I exchanged emails Monday with my friend Allen Reed from Lawrence, Kansas. The topic was of course Tom Watson and the beauty of what he had accomplished over the weekend in Scotland. It seemed like for both Allen and me, Tom Watson's effort had rekindled passions and emotions for sports which had at some level subsided as we've gotten older.
Perhaps the most amazing thing about Watson's run at the Open Championship was the way it bridged generations. When we talk to our sons and daughters about great athletes of our youth, we typically have to compare them with a modern-day athlete for a frame of reference. We may tell our children about Bret Saberhagen or Steve Busby and make comparisons with say, Zack Greinke . They may ask us if Len Dawson was better than Trent Green and we try to frame the greatness we witnessed in our youth against something they can grasp today.

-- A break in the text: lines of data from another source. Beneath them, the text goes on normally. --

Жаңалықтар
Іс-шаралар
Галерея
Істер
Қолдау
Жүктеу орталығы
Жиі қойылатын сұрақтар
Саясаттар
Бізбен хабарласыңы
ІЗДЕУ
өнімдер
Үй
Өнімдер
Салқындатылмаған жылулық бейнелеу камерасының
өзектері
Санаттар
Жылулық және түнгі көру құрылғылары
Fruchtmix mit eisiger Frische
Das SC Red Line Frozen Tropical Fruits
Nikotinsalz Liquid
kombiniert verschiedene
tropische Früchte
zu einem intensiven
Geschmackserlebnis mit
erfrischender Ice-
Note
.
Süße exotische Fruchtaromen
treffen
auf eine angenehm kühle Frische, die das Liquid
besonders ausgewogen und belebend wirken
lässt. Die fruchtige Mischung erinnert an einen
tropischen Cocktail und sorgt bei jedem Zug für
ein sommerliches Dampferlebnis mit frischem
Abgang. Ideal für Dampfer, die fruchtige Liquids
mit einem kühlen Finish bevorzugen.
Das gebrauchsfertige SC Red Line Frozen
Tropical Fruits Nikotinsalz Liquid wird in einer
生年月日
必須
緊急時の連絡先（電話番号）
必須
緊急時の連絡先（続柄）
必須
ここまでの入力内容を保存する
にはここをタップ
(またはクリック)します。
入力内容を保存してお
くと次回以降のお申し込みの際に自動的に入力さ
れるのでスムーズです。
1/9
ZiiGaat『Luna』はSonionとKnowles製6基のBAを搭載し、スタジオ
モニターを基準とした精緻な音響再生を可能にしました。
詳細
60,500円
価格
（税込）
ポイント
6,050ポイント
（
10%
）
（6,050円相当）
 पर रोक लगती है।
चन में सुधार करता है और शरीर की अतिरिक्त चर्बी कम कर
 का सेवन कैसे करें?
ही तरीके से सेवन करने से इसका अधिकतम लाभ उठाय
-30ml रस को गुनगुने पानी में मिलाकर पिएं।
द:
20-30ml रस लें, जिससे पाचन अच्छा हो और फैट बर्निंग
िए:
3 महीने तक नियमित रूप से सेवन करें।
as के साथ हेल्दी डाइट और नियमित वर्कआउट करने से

But last weekend, watching the events at Turnberry, it was different. Father and son could both marvel at Watson in real time. It was like I was watching Watson with my 14-year-old as a 14-year-old myself. It was as if my 17-year-old and I were high school golfing buddies both watching our idol at the same time. Imagine watching with your son this coming October as George Brett suits up to go 4 for 4 with a walk-off home run in game 7 of the World Series. Imagine traveling to Arrowhead with your son in January to watch Len Dawson conduct a game-winning drive to beat the Raiders in the AFC championship game. That's what it was like last weekend. We didn't have to tell them how good Watson was. Watson showed them. And he showed them better than our words and stories could have ever done justice.
I think the beauty of what Watson did over the weekend is that he brought each of us back to a time when things were just a little bit simpler. He brought us back to a time that contained the priceless expectations of youth—a time where our tomorrows far outnumbered our yesterdays. And while going there, Watson let me bring my sons along with me.